EDL I'm not quite sure how you're fitting the pixels into this matter.

The 100mm lens is still and always is 100mm in focal length. The "its like a 160mm" is only of any use IF you're comparing the crop sensor to the 35mm film/sensor size. If you've never shot with 35mm before or you used a different format of film size then the comparison has no meaning what so ever. 

It's a commonly used argument because at the time digital took over from film many making the change were film users so the conversion become commonly passed on info; today we still see many changing over; but more and more its people getting into digital for the very first time. IF anything they have to get used to the focal lengths now meaning Less range in comparison to their experiences on piont and shoots (which have smaller sensors).

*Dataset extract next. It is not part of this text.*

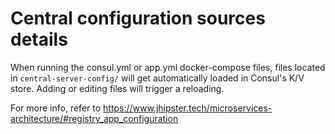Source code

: # Central configuration sources details

When running the consul.yml or app.yml docker-compose files, files located in `central-server-config/`
will get automatically loaded in Consul's K/V store. Adding or editing files will trigger a reloading.

For more info, refer to https://www.jhipster.tech/microservices-architecture/#registry_app_configuration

We don't get to get this though as the point and shoot market sticks with "10* magnification" descriptions instead of focal lengths


----------



## EDL (May 21, 2013)

I understand what you are saying from the point of view that anyone without prior 35mm or "full frame" sensor experience might not get it (or even need to).  The 35mm size, as you said comes from the film era, but it is a reference point and relevant since DLSR's are loosely positioned at or near that 35mm size.

Yes, understood and agree that 100mm lens is always a 100mm lens, and yes, the point is the comparison of a full frame sensor to a crop sensor since we have those choices now.  Going APS-C vs FX is not the same as going 35mm to medium format.  The point is to maintain a reference point for anyone looking at different DSLR's and what it all means about the different sensor sizes and crop factors.

The pixels fit in because a shot from an APS-C sensor is not the same as cropping an FX shot down to the field of view of the APS-C shot.  You are throwing out pixels when you do that.  If both sensors have the same number of pixels, the cropped FX shot will be less pixels of data.  Certainly arguments can be made about the quality of the data from the FX sensor and all that (pixel size and pitch and signal to noise ratios, etc), but for purposes of "equivalency", in order to get full pixel count shots with same field of view, the FX camera will need a longer focal length than the crop sensor.


----------